DOLLAR: A rising US currency makes dollar-priced metals more expensive for holders of other currencies, which could subdue demand.
CHINA: A drop in China's copper imports for a third month running in June spooked the market.
Sentiment was also undermined by its GDP expanding at a slower than expected pace in the second quarter.
RESERVES: China will strengthen commodity price monitoring and continue to release copper, aluminium and zinc from state reserves in batches, the National Development and Reform Commission (NDRC) said.
China sold 20,000 tonnes of copper, 50,000 tonnes of aluminium and 30,000 tonnes of zinc from its reserves on July 5.

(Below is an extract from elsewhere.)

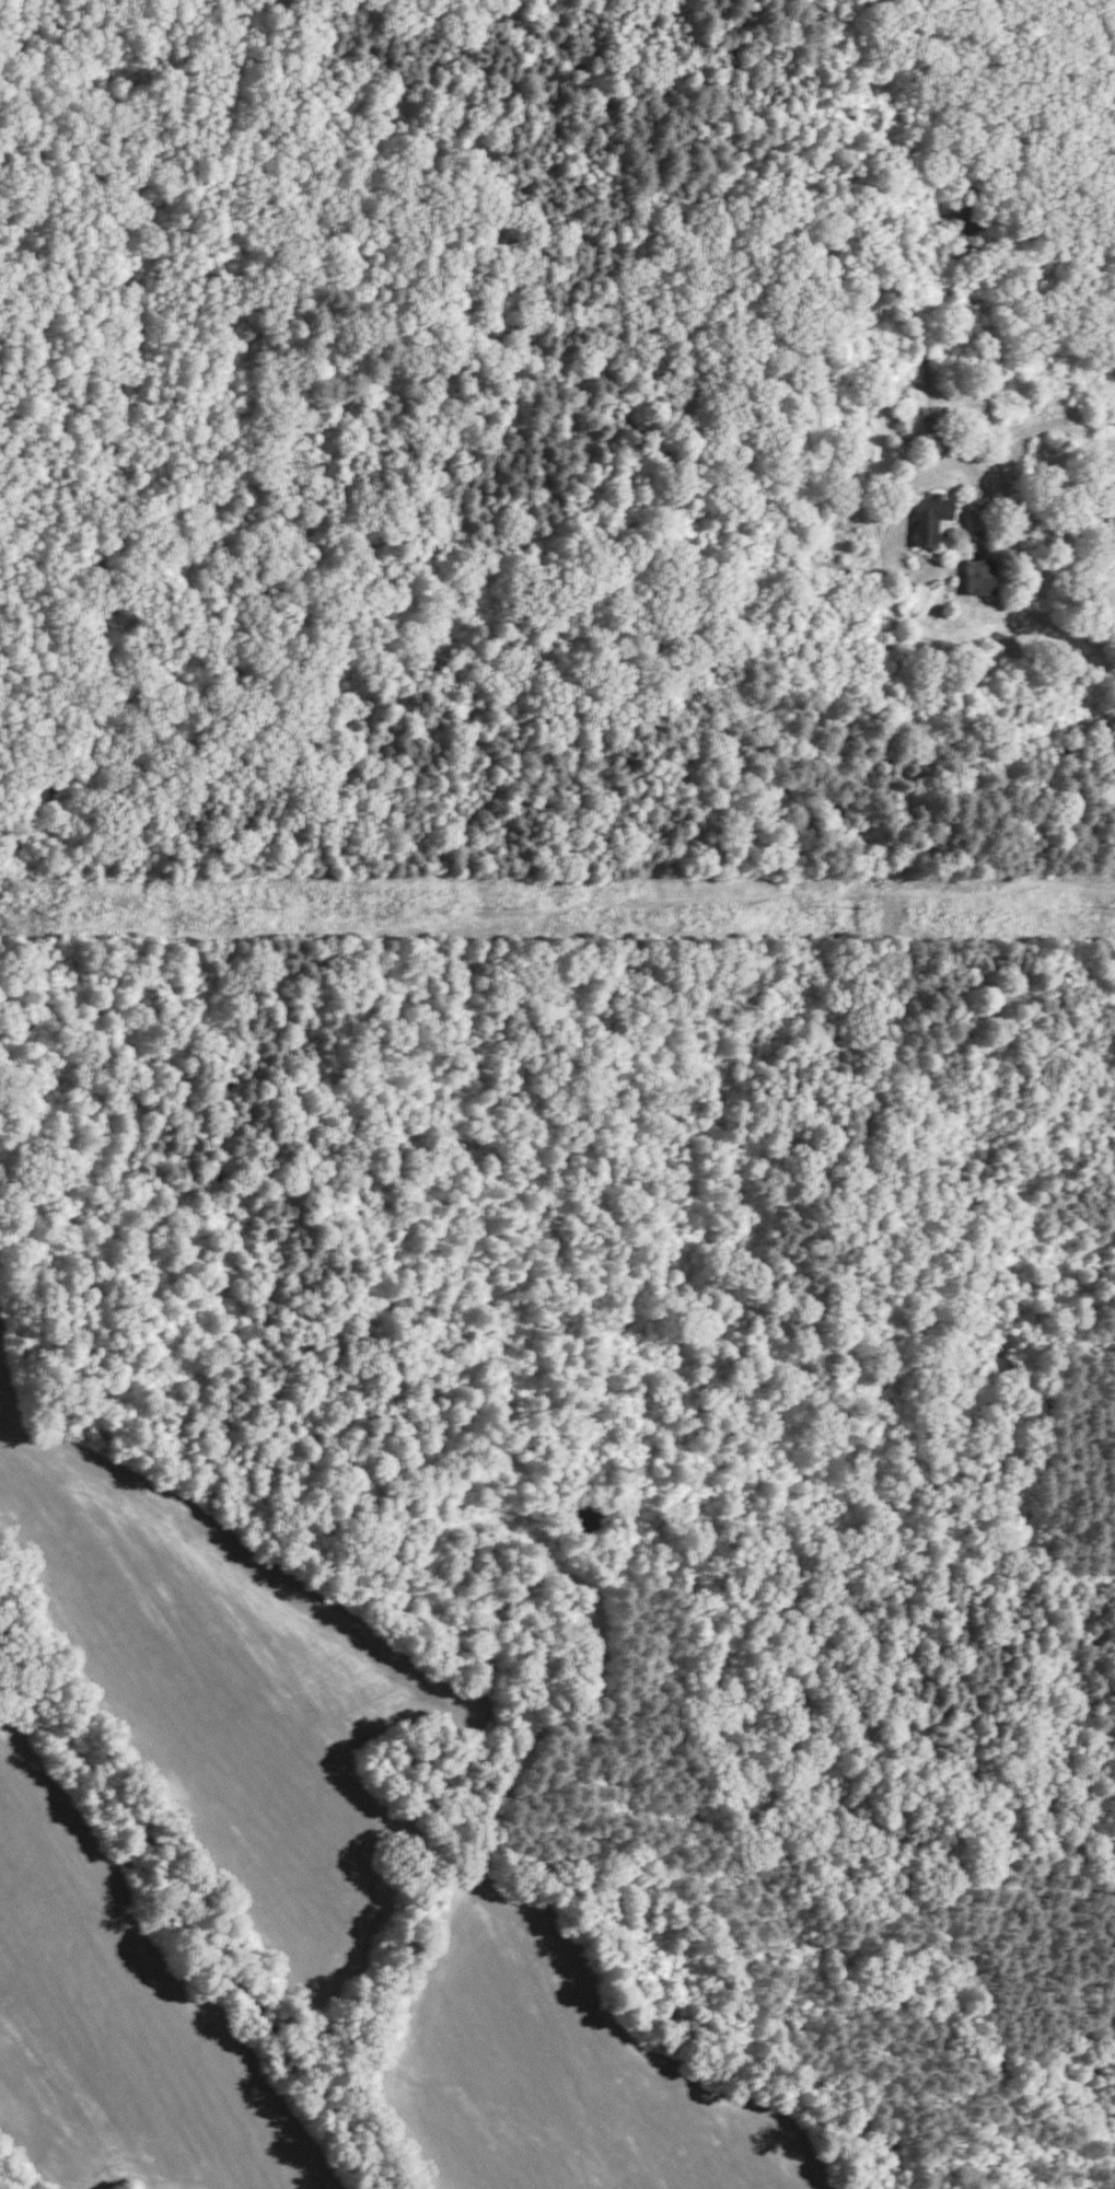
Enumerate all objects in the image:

CRACKDOWN: A Chinese government official also reiterated on Saturday that China would crack down on hoarding and commodities speculation while ensuring supplies and prices are stable.
INVENTORIES: Also weighing on prices are stocks of copper in LME-registered warehouses at 226,300 tonnes, more than double the levels in the middle of May.
Stocks in China's bonded warehouses - at 435,500 tonnes - have also been climbing since February, suggesting surpluses.
OTHER METALS: Aluminium was down 2.1% at $2,435 a tonne, zinc fell 2% to $2,943, lead ceded 1.6% to $2,282, tin lost 0.6% to $33,400 and nickel was down 1.1% at $18,865.